The tied systems also allow systems engineers and electrical engineers to work together with mechanical engineers on overall product development, Grindstaff said.

“We need to integrate these disciplines because disciplines are changing,” he adds. “A car is as much as software as well as a mechanical platform because it includes things like the entertainment system.”

Because all these systems—including the quality assurance application—are integrated, a manufacturing supervisor would be able to request a change from engineering, who would see that request, make the design change. Manufacturing assemblies needed to create the new design would be automatically updated based on that change, Grindstaff said.

Controllers and sensors can be integrated within products at the design stage for product feedback via the Industrial Internet of Things, he added.

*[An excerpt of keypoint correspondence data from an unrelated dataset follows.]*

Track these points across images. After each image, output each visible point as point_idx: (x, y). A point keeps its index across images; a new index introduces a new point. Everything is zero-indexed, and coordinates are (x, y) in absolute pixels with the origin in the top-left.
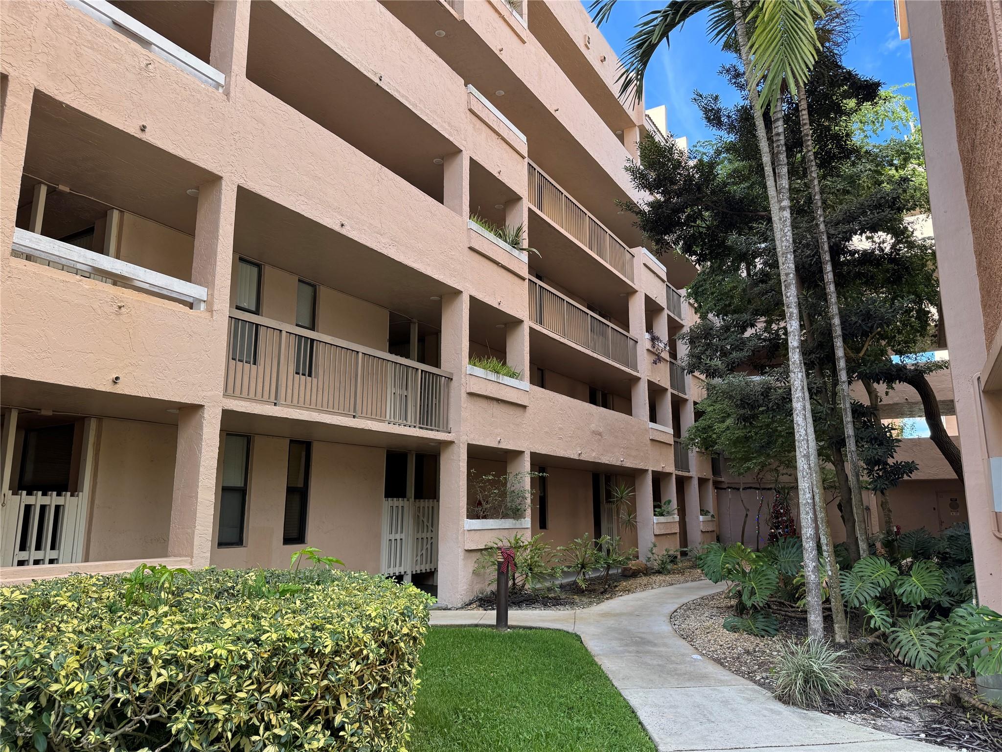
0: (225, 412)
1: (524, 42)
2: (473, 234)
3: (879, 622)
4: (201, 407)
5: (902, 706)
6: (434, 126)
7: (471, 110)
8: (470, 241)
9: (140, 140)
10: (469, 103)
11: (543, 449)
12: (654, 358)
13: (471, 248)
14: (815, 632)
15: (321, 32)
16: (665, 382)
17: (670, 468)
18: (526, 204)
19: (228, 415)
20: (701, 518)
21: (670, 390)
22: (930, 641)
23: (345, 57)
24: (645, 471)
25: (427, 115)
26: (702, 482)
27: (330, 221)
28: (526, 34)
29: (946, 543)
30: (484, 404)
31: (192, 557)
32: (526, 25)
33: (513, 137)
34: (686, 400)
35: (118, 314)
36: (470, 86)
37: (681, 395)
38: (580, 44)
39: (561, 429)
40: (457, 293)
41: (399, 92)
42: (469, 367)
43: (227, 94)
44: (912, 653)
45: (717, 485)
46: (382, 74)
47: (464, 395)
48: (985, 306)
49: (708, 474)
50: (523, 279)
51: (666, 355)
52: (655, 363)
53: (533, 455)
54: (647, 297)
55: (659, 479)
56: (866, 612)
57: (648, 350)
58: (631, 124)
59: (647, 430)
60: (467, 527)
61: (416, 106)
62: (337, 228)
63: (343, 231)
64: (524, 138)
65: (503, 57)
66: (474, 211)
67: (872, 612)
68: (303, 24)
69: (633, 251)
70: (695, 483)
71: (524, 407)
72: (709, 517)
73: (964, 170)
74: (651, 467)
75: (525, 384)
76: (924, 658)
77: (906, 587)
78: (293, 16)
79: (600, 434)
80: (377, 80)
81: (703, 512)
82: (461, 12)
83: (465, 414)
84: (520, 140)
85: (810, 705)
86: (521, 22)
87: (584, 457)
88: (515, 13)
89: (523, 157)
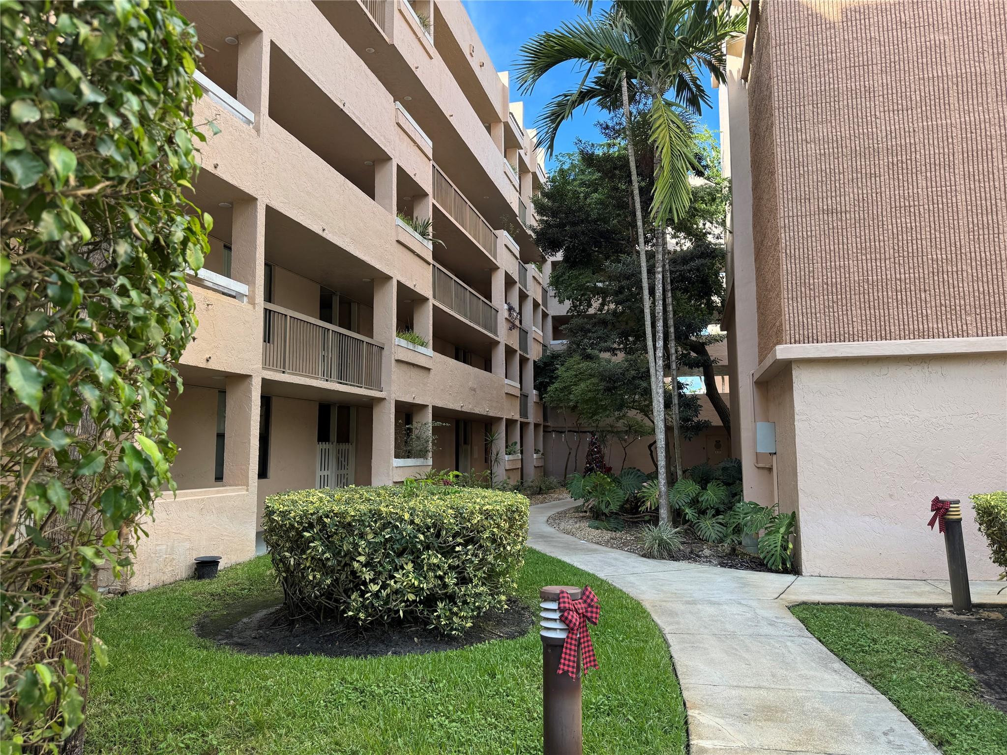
0: (264, 380)
1: (431, 58)
2: (400, 230)
3: (691, 516)
4: (250, 376)
5: (706, 557)
6: (376, 140)
7: (398, 124)
8: (397, 236)
9: (214, 175)
10: (397, 117)
11: (440, 404)
12: (510, 325)
13: (398, 242)
14: (663, 519)
15: (309, 71)
16: (516, 346)
17: (517, 417)
18: (431, 200)
19: (265, 382)
20: (535, 456)
21: (519, 352)
22: (718, 527)
23: (323, 89)
24: (500, 419)
25: (371, 131)
26: (536, 426)
27: (316, 228)
28: (433, 51)
29: (720, 472)
30: (404, 367)
31: (248, 486)
32: (432, 42)
33: (424, 143)
34: (528, 359)
35: (207, 310)
36: (398, 103)
37: (525, 355)
38: (466, 52)
39: (451, 386)
40: (389, 278)
41: (354, 114)
42: (397, 339)
43: (258, 130)
44: (708, 534)
45: (546, 431)
46: (345, 101)
47: (393, 362)
48: (759, 333)
49: (540, 420)
50: (429, 264)
51: (517, 323)
52: (510, 329)
53: (434, 407)
54: (506, 273)
55: (510, 423)
56: (684, 511)
57: (506, 319)
58: (498, 120)
59: (503, 386)
60: (395, 465)
61: (364, 124)
62: (320, 232)
63: (324, 235)
64: (430, 143)
65: (418, 73)
66: (400, 210)
67: (687, 511)
68: (300, 66)
69: (497, 232)
70: (532, 427)
71: (429, 369)
72: (540, 455)
73: (755, 248)
74: (505, 416)
75: (429, 351)
76: (714, 536)
77: (705, 497)
78: (294, 60)
79: (474, 390)
80: (341, 106)
81: (537, 452)
82: (392, 37)
83: (394, 377)
84: (427, 144)
85: (662, 558)
86: (429, 40)
87: (465, 409)
88: (426, 34)
89: (430, 160)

“So then sensor data coming off, for instance, a oil cooling system on a wind turbine makes some sense,” Grindstaff says. “You know what conditions it would be in to operate within the range coming off the device. Now has a context and we can predict the failure of windmill from failed cooling system components weeks ahead of time. In the past that might have meant a fire on top of the windmill.

The sensors also allow for the optimization of the entire wind farm, he added.

“We can model turbulent flow between turbines to see how the farm should be laid out,” he said. We can see which way the wind blowing to get the best results for a certain timeframe. We can ensure all turbine parts are operating at peak performance.

“That kind of thing is possible only when information travels all the way through the digital system,” he said.

It is through Omneo, a big data analytics solution, that engineering organizations and manufacturers will have the potential to unearth product performance intelligence that will enable them to identify and resolve complex product issues in a short period of time, Grindstaff said.

Omneo brings together big-data sources such as PLM, enterprise resource planning manufacturing execution, quality management, and customer relationship management systems in one hub. It is here that engineers can find and isolate issues with products after they’ve been delivered. The system is capable of determining a performance issue was the result of a particular supplier and its work on one particular day, he added.